La ciudad de Nueva York está experimentando una notable mejora en su calidad del aire, lo que genera optimismo a solo 48 horas de la final del Mundial entre España y Argentina. Después de días bajo una densa capa de humo que deterioró el aire a niveles insalubres, las condiciones climáticas y las previsiones de lluvia apuntan a un ambiente más despejado para el evento deportivo. Las autoridades han implementado medidas de protección y la ciudad se prepara para recibir a los aficionados en un entorno más saludable.
NUEVA YORK.- La metrópolis de Nueva York se prepara para el encuentro final del Mundial entre España y Argentina con un ambiente más claro y pronósticos meteorológicos positivos. Esto ocurre tras dos días en los que la urbe estuvo cubierta por una espesa niebla de humo, lo que llevó la pureza del aire a niveles considerados 'muy poco saludables'.
A menos de dos días del evento decisivo, el Índice de Calidad del Aire (ICA) en Nueva York ha disminuido a 124 puntos, una cifra que se cataloga como 'poco saludable para individuos con mayor sensibilidad'. Cabe recordar que el pasado miércoles, este índice había alcanzado los 264 puntos, entrando en la clasificación de 'muy poco saludable', según datos de AirNow.
La entidad pública estadounidense encargada de supervisar la pureza del aire, que utiliza una escala de colores (verde, amarillo, naranja, rojo, morado y granate), indicó que el aire de Nueva York ayer era de color morado, pero hoy viernes ya se sitúa en naranja, lo que significa que la concentración de contaminantes ha bajado a menos de la mitad.

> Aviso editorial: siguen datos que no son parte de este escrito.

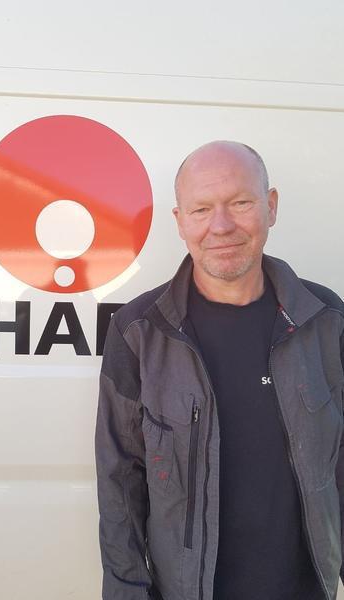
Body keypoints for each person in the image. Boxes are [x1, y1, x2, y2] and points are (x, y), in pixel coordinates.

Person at [94, 141, 344, 600]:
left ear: (271, 206)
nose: (222, 226)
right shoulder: (139, 331)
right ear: (180, 221)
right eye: (202, 209)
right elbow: (118, 487)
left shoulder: (325, 319)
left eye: (241, 203)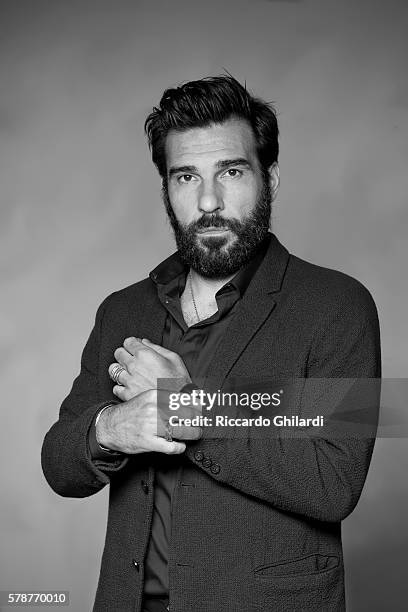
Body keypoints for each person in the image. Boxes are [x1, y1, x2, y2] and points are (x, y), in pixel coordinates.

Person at [41, 75, 381, 612]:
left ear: (270, 177)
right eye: (185, 177)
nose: (208, 200)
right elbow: (59, 465)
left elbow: (334, 481)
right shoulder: (122, 310)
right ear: (166, 191)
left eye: (231, 171)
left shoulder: (338, 306)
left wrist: (187, 407)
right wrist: (111, 427)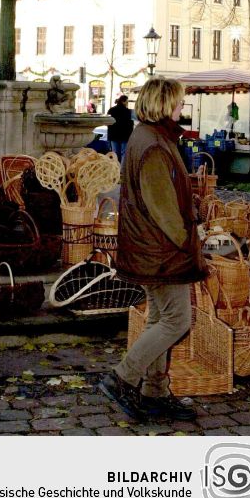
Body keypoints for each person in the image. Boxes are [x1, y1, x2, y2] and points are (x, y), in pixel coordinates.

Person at [99, 77, 207, 422]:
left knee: (161, 318)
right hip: (160, 251)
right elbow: (163, 209)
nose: (181, 107)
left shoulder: (150, 136)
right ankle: (123, 377)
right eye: (177, 102)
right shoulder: (155, 144)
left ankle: (154, 393)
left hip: (149, 247)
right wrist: (190, 242)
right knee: (176, 320)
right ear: (163, 104)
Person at [106, 94, 133, 162]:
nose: (127, 103)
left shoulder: (111, 110)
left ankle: (116, 168)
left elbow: (108, 122)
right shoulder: (127, 111)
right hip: (125, 135)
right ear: (123, 101)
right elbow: (130, 123)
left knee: (115, 153)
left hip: (113, 135)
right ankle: (121, 170)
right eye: (127, 101)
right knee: (124, 153)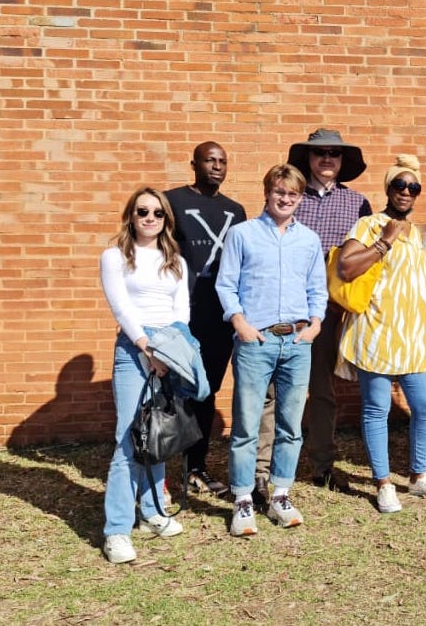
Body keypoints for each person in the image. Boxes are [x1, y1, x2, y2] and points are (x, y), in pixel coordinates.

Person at [335, 156, 426, 513]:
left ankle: (418, 477)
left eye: (412, 187)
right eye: (399, 185)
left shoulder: (419, 232)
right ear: (387, 189)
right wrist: (384, 241)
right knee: (376, 409)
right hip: (376, 331)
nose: (405, 191)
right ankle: (383, 482)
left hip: (413, 336)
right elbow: (345, 267)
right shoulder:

Las proyecciones del Servicio Nacional del Tiempo (NWS) son alentadoras para el fin de semana. El NWS anticipa lluvias dispersas durante todo el sábado, el día previo al partido, con chubascos más intensos por la noche, y un cielo sin nubes para el domingo.

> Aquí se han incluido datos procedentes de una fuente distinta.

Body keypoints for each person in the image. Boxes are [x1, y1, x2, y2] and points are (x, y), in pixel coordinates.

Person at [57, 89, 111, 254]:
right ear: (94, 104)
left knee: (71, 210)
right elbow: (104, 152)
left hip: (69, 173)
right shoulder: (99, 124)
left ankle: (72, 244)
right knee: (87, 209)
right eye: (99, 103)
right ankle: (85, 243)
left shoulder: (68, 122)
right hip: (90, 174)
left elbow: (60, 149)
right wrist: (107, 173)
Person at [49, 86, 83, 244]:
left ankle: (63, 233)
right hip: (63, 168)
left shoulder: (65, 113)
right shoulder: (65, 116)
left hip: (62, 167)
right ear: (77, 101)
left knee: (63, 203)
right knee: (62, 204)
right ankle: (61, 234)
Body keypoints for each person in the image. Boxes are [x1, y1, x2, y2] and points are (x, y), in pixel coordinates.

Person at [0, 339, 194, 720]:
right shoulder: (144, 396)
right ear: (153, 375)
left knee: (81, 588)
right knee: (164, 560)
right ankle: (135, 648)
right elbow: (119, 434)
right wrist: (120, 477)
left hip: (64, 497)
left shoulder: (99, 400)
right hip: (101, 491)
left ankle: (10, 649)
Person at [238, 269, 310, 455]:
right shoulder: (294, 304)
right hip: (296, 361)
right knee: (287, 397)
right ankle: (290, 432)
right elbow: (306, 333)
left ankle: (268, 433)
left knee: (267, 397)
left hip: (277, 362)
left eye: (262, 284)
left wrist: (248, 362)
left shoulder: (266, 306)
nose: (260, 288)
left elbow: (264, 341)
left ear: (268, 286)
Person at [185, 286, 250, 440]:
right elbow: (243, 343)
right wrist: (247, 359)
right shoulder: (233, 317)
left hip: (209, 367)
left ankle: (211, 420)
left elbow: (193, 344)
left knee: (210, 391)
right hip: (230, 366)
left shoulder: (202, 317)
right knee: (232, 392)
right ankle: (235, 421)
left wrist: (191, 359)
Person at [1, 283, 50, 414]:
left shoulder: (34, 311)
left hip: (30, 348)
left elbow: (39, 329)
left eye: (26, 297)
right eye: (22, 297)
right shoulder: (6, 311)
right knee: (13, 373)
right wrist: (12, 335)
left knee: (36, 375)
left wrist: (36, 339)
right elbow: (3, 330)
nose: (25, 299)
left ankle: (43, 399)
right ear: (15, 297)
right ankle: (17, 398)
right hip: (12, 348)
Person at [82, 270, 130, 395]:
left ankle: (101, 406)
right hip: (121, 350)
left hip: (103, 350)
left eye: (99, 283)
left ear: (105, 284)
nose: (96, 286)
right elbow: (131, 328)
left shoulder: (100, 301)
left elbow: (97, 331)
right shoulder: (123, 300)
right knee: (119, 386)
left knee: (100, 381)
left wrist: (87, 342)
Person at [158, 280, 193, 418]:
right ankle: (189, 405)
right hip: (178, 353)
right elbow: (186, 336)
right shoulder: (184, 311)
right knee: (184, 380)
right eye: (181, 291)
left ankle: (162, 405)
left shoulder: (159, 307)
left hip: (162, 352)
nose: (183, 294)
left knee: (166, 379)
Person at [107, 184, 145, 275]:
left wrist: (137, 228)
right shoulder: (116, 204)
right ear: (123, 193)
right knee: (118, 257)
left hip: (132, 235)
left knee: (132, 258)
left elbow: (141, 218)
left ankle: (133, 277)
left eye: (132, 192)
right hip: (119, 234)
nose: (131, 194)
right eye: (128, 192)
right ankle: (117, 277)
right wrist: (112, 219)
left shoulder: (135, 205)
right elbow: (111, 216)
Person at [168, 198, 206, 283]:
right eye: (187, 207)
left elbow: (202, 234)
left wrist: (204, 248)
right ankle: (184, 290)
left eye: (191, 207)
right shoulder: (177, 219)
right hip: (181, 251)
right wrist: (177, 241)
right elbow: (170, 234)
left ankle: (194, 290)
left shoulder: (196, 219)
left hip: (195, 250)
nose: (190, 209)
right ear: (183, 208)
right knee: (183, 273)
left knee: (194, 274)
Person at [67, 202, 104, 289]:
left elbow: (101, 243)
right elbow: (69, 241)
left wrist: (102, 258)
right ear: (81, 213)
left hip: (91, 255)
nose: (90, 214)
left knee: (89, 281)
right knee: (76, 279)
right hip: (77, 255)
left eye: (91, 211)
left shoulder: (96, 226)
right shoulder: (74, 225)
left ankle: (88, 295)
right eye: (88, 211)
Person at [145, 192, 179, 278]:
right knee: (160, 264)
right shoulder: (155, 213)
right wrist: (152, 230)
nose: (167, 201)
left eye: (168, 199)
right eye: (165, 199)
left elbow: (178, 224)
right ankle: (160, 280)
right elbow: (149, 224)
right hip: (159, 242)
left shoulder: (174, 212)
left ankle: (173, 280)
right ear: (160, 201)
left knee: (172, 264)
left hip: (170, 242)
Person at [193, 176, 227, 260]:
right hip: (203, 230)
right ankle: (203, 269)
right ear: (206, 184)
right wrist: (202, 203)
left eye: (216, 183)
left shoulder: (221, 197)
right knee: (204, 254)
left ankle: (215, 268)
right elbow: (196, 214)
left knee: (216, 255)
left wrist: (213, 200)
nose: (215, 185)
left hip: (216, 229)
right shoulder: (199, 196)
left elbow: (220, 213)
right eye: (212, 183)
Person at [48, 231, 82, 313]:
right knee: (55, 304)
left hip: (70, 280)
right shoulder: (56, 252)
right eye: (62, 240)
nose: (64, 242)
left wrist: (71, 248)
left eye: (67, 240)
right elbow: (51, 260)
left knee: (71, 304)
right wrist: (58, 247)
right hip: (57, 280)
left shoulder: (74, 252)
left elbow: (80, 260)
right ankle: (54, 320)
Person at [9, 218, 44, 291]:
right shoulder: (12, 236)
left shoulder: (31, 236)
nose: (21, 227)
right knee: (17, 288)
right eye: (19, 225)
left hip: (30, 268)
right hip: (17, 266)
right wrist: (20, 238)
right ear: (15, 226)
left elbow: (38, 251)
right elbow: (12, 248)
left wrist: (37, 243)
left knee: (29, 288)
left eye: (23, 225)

El enfrentamiento entre España y Argentina está programado para el domingo a las 15:00 hora local (19:00 GMT) en el MetLife Stadium, situado en la zona de Nueva York/Nueva Jersey. Por ello, se espera que la calidad del aire haya mejorado aún más gracias a las precipitaciones.
Esta inusual situación atmosférica en Nueva York se originó por más de un centenar de incendios forestales activos en Canadá. Estos fuegos han arrastrado con el viento grandes volúmenes de humo hacia distintas áreas de Estados Unidos, incluyendo la región de Nueva York/Nueva Jersey, que albergará la final del Mundial el próximo domingo.
Esta emergencia ambiental se ha visto exacerbada por un fenómeno meteorológico conocido como 'cúpula de calor', que ha confinado el humo cerca de la superficie, ya que Nueva York está experimentando su tercera ola de calor del año 2026.
La exposición a las minúsculas partículas del humo puede provocar dificultades respiratorias, tos, vértigo y agotamiento. Las autoridades estatales y municipales emitieron alertas por la polución atmosférica y aconsejaron limitar las actividades físicas al aire libre, además de extremar las precauciones al salir.
El alcalde de Nueva York, Zohran Mamdani, informó a través de sus redes sociales que la ciudad estaba proporcionando mascarillas KN95 de forma gratuita en múltiples puntos de los cinco distritos.
Lugares turísticos como el famoso Empire State Building ofrecieron a los visitantes con boletos la posibilidad de reajustar sus planes, puesto que la bruma había disminuido considerablemente la visibilidad en toda la ciudad.